Après de brillantes études à l’Ecole Nationale Supérieure des Beaux-Arts dont il ressort cependant sans diplôme, il rejoint avec ses frères Gustave et Claude l’entreprise familiale « Perret et Fils » en 1896 (puis « Perret frères » en 1905). Fascinés par les propriétés du béton armé, ils expérimentent ensemble l’utilisation de ce matériau dans des structures de type poteau-poutre-dalle, dont l’immeuble construit en 1903 rue Franklin à Paris, est certainement le premier manifeste.
Héritier d’un certain rationalisme à la Française dans l’architecture, incarné par Viollet-le-Duc, Choisy ou Guadet, Auguste Perret cherche à inventer un nouvel ordre classique à partir du béton armé, matériau qu’il considère plus noble que la pierre et qu’il laisse, à ce titre, apparent, se suffisant à lui-même.

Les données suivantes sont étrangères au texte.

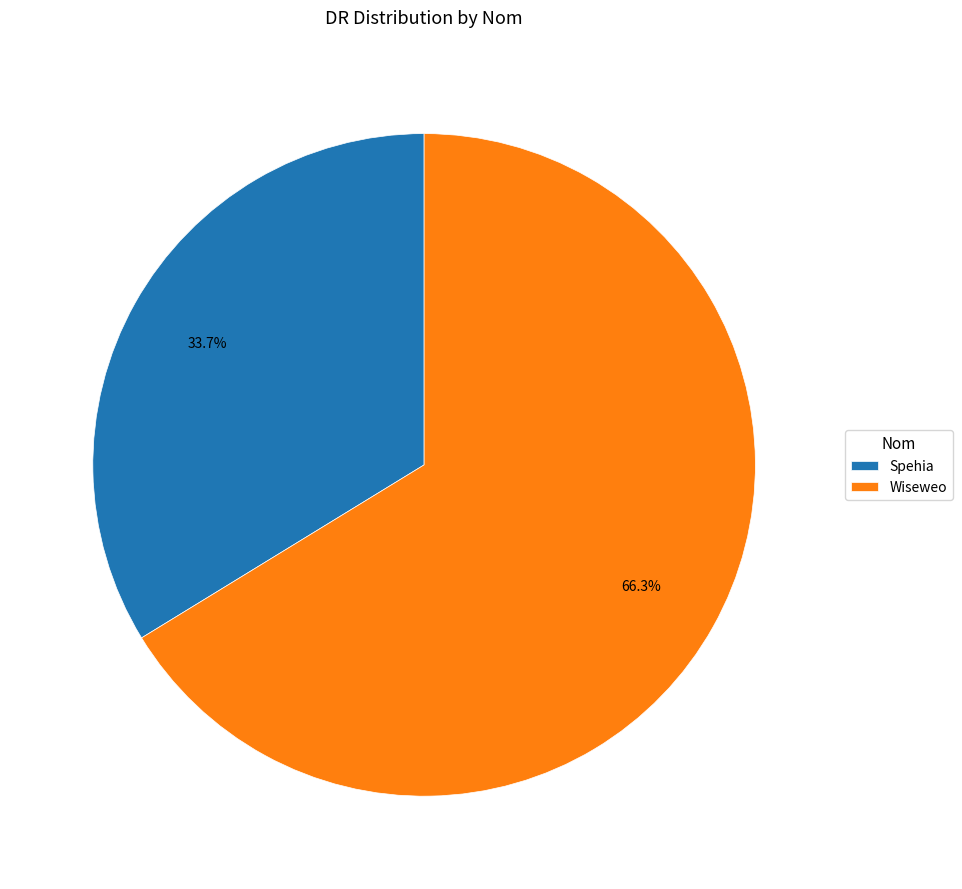

The Wiseweo slice represents 72% of the pie. True or false?

False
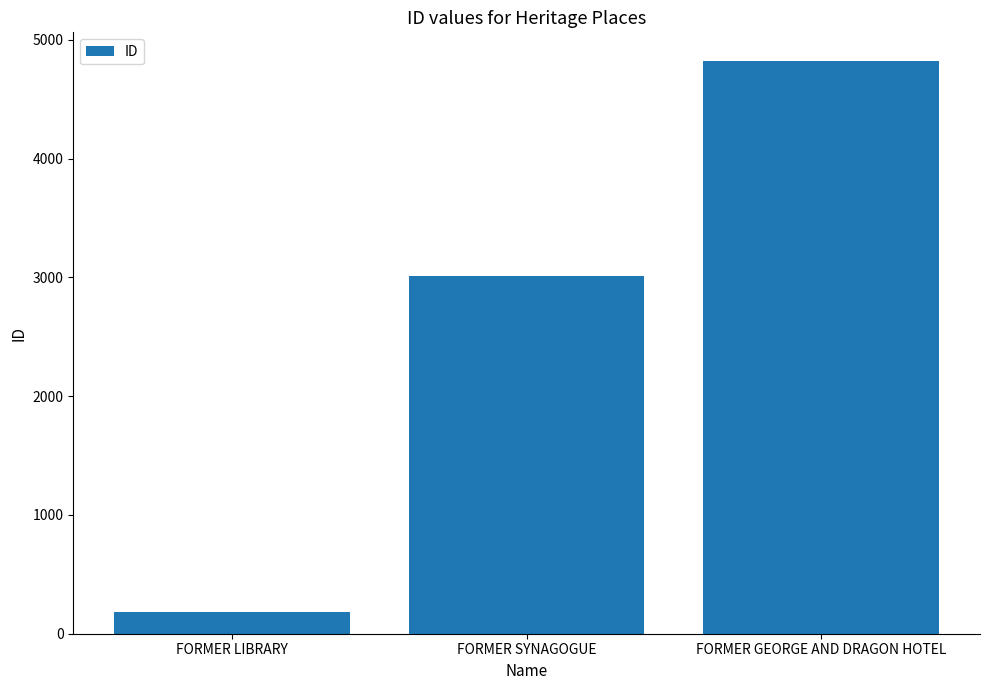

At which category does the chart reach its minimum across all series?

FORMER LIBRARY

Après des chantiers comme celui du Théâtre des Champs-Elysées (1911) et de l’église Notre-Dame du Raincy (1923), qui forgeront la renommée de l’architecte, l’aboutissement de cette démarche est certainement le Palais d’Iena à Paris (actuel Conseil économique, social et environnemental) construit en 1937, idéal du « monument parfait » tel que l’avait défini Viollet-le-Duc dans sa lecture rationaliste du temple grec.
Mais c’est à la fin de sa carrière et de sa vie, qu’Auguste Perret trouve dans le chantier de reconstruction du Havre, un champ d’application exceptionnel pour ses idées, un « laboratoire urbain » à la hauteur de son génie créatif. Entouré d’anciens élèves et de disciples, il dirige la reconstruction du centre-ville jusqu’à sa mort en 1954. Son œuvre est achevée en 1964.